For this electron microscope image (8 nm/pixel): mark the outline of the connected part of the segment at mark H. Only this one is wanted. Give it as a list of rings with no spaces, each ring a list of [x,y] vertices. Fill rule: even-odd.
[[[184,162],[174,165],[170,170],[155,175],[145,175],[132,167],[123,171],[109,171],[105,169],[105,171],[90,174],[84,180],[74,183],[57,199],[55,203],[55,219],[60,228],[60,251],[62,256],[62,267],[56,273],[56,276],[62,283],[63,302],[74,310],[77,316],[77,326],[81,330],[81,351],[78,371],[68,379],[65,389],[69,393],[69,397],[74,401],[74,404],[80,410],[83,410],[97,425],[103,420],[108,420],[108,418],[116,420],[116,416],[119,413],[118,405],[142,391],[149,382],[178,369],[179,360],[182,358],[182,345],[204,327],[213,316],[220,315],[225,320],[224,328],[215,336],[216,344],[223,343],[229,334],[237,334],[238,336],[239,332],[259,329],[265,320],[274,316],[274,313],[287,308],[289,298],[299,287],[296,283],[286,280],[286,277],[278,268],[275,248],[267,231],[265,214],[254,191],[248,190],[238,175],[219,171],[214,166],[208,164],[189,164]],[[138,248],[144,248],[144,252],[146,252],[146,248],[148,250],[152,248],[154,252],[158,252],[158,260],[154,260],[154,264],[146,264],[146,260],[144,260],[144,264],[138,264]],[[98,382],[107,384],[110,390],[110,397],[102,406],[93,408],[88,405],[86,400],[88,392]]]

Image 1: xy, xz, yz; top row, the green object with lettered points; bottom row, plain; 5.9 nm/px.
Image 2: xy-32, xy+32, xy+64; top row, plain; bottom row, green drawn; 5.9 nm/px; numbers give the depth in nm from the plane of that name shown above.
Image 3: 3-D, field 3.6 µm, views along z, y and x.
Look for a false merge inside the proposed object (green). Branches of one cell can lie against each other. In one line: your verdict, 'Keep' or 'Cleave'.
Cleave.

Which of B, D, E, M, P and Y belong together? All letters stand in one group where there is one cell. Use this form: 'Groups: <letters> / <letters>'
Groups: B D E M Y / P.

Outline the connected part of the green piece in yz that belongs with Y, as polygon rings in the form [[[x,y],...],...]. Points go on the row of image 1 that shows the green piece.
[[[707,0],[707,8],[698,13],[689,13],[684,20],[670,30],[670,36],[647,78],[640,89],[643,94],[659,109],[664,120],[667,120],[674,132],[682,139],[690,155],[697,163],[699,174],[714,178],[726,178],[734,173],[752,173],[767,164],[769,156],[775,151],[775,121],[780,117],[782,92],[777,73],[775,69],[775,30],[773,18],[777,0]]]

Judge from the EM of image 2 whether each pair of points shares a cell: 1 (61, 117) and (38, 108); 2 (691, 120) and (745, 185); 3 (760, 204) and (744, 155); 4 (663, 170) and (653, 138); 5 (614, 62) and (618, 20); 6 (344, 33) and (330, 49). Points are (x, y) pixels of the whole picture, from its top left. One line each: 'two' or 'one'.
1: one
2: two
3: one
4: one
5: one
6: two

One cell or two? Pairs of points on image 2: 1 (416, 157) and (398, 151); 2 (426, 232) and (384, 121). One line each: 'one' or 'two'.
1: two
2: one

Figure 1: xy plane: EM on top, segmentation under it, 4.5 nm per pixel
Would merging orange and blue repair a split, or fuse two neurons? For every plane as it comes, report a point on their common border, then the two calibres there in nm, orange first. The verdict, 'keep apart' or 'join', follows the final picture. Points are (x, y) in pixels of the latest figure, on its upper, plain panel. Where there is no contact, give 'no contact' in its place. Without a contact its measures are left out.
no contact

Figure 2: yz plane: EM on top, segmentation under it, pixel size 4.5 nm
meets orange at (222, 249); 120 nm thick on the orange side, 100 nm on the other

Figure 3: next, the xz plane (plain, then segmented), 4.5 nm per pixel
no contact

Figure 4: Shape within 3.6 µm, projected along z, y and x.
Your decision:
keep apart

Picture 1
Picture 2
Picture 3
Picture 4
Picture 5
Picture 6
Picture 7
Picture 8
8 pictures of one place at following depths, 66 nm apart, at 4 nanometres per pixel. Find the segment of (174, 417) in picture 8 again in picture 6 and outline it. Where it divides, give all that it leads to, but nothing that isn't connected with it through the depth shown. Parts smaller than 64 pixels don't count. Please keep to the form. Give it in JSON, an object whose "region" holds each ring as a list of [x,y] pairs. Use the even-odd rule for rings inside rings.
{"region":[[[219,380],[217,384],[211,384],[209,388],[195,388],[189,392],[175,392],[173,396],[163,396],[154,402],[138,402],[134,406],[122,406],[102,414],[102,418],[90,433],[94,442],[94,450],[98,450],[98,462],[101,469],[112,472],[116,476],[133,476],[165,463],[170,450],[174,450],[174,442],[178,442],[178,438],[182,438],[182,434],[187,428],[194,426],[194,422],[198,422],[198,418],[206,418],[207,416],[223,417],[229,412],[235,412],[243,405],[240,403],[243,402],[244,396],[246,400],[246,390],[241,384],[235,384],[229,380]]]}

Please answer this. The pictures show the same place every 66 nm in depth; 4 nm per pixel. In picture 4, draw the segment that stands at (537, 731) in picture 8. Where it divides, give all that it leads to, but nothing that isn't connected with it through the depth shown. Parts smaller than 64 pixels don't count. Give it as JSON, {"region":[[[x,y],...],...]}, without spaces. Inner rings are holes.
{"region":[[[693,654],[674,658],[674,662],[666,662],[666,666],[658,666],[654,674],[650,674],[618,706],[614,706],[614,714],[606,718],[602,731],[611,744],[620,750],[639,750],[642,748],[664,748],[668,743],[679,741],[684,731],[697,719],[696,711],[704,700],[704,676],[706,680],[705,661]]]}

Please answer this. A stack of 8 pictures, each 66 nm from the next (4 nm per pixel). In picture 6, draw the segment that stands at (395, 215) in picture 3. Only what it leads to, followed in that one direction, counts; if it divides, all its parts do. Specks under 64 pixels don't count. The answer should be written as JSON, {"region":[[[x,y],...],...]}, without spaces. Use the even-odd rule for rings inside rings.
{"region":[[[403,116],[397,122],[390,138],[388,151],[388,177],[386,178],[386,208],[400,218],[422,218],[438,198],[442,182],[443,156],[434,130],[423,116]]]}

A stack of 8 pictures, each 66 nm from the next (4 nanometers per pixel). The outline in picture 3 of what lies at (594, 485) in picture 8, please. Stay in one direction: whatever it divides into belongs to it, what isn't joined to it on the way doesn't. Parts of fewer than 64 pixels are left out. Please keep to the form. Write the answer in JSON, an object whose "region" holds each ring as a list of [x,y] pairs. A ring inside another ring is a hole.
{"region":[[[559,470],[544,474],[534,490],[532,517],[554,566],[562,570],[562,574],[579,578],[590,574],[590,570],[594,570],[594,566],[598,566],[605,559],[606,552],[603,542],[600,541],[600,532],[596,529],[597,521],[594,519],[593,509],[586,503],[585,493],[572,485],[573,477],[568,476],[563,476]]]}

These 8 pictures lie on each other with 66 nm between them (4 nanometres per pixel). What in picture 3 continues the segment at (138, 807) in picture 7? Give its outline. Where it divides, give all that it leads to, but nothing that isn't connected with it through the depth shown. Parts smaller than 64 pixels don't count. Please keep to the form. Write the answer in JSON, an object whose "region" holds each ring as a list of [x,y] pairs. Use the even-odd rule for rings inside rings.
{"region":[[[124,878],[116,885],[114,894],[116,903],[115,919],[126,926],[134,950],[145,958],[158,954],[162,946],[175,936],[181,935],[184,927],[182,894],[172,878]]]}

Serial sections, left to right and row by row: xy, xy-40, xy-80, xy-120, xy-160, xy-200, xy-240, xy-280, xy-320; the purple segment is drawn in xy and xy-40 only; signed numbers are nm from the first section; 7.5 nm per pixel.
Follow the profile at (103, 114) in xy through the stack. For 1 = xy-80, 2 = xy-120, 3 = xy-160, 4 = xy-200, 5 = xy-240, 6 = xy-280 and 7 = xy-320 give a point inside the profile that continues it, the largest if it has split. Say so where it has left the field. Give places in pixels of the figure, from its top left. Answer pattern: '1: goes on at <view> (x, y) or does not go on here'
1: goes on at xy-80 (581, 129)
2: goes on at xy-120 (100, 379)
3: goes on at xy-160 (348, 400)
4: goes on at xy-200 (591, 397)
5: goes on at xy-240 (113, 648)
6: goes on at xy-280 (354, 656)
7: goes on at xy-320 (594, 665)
-=-=-=-=-
Look over the material above and show each line where "along" appears.

Image 3: 3-D, field 3.6 µm, views along z, y and x.
Figure 4: Shape within 3.6 µm, projected along z, y and x.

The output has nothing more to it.